**Fragmento proporcionado:**

#####

Ocurrió en las proximidades del centro educativo donde trabajaba.
Resulta que el Ayuntamiento de la localidad (un pueblo de costa) decidió ampliar la zona azul de aparcamiento para recaudar más dinero de cara al verano.
El resultado fue que tanto la calle que daba a la puerta principal del Instituto como la mitad de una gran plaza cercana se vaciaron de coches. Al haberse convertido en zona azul resultaba imposible mantener aparcado el coche durante las siete horas de una jornada escolar completa (de 8:00 a 15:00 horas), no sólo por el coste (y el coñazo de las moneditas) sino sobre todo por la limitación de tiempo que imponía.
La consecuencia fue una acumulación de coches en zonas libres de pago y donde antes era relativamente fácil aparcar ahora resultaba imposible, teniendo que llevar el vehículo más y más lejos.
Yo, cuando llegaba sobre las 8 de la mañana, solía hacer un recorrido de más cerca a más lejos del Centro buscando encontrar plaza para poder aparcar.
Una mañana, un lunes, al girar en una pequeña calle que solía estar ya petada me encuentro para mi gran sorpresa que hay una enorme cantidad de huecos para aparcar. Al entrar descubro que la causa es que la habían convertido la en zona azul.
Hasta ahí, normal.
Sin embargo, ese mismo día, lunes, que era día de Claustro al ir andando con unos cuanto compañeros para coger los coches y volver a casa pasamos por la calle en cuestión.

#####

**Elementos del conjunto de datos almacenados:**
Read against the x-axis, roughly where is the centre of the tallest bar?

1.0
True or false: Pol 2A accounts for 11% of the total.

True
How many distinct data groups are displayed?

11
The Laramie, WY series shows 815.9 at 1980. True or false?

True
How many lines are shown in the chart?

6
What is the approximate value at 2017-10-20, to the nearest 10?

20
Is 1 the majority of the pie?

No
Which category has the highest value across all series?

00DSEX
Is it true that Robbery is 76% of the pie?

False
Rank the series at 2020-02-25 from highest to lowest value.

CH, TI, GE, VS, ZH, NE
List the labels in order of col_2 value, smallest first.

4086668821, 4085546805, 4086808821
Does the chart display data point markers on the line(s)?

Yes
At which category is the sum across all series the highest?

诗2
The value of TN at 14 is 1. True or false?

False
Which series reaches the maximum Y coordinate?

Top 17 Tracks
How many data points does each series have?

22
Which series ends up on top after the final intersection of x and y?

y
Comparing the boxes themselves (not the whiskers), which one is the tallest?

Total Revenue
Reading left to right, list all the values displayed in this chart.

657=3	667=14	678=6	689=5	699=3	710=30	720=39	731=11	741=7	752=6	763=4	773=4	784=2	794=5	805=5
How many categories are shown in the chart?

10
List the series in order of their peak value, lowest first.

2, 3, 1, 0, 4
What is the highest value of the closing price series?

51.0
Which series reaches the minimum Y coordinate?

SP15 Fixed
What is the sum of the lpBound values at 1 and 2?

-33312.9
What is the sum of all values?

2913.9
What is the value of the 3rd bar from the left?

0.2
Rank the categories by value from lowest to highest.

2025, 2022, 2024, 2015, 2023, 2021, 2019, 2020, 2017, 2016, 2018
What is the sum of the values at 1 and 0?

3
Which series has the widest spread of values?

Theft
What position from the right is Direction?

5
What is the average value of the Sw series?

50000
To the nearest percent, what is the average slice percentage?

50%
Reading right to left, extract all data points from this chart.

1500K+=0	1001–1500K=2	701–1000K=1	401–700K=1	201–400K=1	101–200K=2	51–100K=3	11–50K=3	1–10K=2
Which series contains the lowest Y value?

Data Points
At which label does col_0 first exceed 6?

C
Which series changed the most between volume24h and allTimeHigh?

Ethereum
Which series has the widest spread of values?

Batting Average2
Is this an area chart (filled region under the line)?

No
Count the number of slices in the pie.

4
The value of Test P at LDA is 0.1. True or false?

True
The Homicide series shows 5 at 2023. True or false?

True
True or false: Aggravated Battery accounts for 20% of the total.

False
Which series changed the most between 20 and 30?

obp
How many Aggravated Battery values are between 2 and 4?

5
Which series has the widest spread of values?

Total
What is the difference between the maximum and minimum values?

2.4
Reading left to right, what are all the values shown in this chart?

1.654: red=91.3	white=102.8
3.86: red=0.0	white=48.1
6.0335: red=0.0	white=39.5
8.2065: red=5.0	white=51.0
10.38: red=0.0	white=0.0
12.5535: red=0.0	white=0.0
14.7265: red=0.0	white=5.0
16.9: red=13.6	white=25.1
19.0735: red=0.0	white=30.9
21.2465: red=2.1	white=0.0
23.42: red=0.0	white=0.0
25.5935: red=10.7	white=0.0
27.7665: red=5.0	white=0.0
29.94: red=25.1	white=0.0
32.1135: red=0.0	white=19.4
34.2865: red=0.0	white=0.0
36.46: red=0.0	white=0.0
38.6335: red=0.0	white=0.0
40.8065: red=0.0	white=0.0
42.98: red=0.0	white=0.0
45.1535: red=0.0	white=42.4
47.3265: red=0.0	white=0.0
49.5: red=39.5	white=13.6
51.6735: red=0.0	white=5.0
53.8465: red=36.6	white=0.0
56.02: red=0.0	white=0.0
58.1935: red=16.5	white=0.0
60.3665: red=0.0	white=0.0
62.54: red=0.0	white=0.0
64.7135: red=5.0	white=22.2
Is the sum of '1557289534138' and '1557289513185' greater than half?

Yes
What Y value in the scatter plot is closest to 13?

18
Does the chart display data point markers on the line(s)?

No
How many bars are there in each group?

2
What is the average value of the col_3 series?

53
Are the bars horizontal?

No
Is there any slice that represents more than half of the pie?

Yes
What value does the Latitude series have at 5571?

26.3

#####

**Conjunto de tareas:**
**A)** Devuelve, sin cambios, el pasaje del fragmento sobre la zona azul comprendido entre "Yo, cuando llegaba" y "para poder aparcar.", ambos incluidos.
**B)** Indica si cada afirmación concuerda con el fragmento sobre la zona azul y responde sí o no, citando literalmente las palabras del fragmento que lo deciden. (i) La jornada escolar completa iba de 8:00 a 15:00 horas. (ii) Quien narra solía llegar al centro sobre las 9 de la mañana. (iii) El Ayuntamiento amplió la zona azul para reducir el tráfico en verano.

**Respuestas:**
**A)**
Yo, cuando llegaba sobre las 8 de la mañana, solía hacer un recorrido de más cerca a más lejos del Centro buscando encontrar plaza para poder aparcar.

**B)**
(i) Sí: "durante las siete horas de una jornada escolar completa (de 8:00 a 15:00 horas)".
(ii) No: "cuando llegaba sobre las 8 de la mañana".
(iii) No: "decidió ampliar la zona azul de aparcamiento para recaudar más dinero de cara al verano".